In Doctor Faustus, Mann ensures that when Adrian Leverkühn enters into his fateful dialogue with Mephistopheles, the devil unmistakably reveals himself as German. However, this is not the caricatured, provincial German stereotype so often ridiculed abroad, but rather a German who once transcended his linguistic and national boundaries within the framework of the Holy Roman Empire.
Nevertheless, Mann—who can certainly not be accused of papist bias—casts the devil’s influence predominantly in a post-Reformation context. Mephistopheles himself references Martin Luther, and the opening words of their dialogue—“Whist, mum’s the word”—are directly lifted from the Reformer’s works. Though Mann does not explicitly blame Protestantism, there is an undeniable undercurrent in Doctor Faustus suggesting that this moment marked the moment in which Germany began its descent into boundless ambition, leading to its eventual ruin.
“Did not Bismarck say something about the Germans needing half a bottle of champagne to arrive at their normal height? Meseems he said something of the sort. And that of right. Gifted but halt is the German—gifted enough to be angry with his paralysis, and to overcome it by hand-over-head illumination.”

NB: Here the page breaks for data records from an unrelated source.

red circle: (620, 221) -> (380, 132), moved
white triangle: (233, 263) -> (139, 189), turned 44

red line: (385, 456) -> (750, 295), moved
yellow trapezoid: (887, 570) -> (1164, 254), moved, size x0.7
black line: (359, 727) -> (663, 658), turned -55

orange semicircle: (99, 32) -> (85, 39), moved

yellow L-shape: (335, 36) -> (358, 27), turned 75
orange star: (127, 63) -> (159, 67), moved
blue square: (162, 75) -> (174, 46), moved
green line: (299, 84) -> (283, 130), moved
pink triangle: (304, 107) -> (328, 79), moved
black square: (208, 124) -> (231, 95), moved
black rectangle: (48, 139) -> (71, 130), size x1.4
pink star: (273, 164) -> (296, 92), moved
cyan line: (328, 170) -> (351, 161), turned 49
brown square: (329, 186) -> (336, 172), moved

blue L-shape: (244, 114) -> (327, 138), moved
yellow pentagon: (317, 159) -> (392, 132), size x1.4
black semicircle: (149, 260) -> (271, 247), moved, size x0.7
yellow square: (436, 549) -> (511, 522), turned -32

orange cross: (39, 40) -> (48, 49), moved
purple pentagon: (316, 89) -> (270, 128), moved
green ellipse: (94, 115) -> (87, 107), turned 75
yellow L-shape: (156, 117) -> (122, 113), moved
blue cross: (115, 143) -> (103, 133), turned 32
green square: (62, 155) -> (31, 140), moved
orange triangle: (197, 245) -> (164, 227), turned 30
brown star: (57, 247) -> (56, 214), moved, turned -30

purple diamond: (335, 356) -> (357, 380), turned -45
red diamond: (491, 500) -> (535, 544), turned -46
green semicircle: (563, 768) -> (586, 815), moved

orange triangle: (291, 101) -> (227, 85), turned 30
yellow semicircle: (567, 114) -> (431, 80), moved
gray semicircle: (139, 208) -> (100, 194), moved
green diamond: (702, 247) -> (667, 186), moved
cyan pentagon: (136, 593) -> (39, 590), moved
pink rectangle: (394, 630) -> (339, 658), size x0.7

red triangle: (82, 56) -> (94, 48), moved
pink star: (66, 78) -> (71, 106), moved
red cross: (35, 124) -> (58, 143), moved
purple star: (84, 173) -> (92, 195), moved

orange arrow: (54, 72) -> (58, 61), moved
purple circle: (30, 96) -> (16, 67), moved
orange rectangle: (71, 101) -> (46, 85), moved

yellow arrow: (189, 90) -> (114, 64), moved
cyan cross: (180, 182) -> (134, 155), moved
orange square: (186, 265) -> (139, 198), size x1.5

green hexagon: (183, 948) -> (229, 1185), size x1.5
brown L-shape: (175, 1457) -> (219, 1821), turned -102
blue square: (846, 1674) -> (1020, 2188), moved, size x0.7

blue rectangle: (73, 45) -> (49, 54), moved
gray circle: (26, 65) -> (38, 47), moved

Germany’s pact with the diabolical should not be understood solely in a political sense. The Faustian nature of the German soul is responsible for one of the most extraordinary cultural flowerings in history—from the artistry of Dürer, the musical genius of Beethoven, the literary mastery of Goethe, the philosophical depth of Nietzsche, to Mann himself. Yet, all these figures are marked by a profound excess, an intellectual extremism that Mephistopheles himself acknowledges: every zenith is followed by a nadir, every era has its expiration date.
In 1861, at the eve of Germany’s unification, this spirit found political articulation in the infamous declaration: “Am deutschen Wesen soll die Welt genesen” (The German essence shall heal the world). Even then, it was apparent that Germany’s towering intellectual accomplishments were not to be repeated. Politics became the last refuge of the Faustian spirit—with devastating consequences for the next century.
Despite Germany’s strenuous efforts—epitomised by Thomas Mann himself—to distance itself from its past in the aftermath of the Second World War, its essential character remained dormant rather than having been extinguished. Today, it re-emerges in a different form: no longer in the name of imperial dominion or confessional dogma, but under the banner of moral absolutism in political matters, be it environmental policy, unrestrained migration, or identity politics. The unwavering determination to see these missions through, pursued ”for its own sake” and oblivious to shifting realities, remains as uncompromising as ever.
As Mann’s Mephistopheles aptly quotes Goethe:
“All do the gods give, the Eternal,
To their favourites, wholly:
All the joys, the eternal,
All the pangs, the eternal,
Wholly.”
Germany’s time of joys is over.
“Good time, divellishly German time!”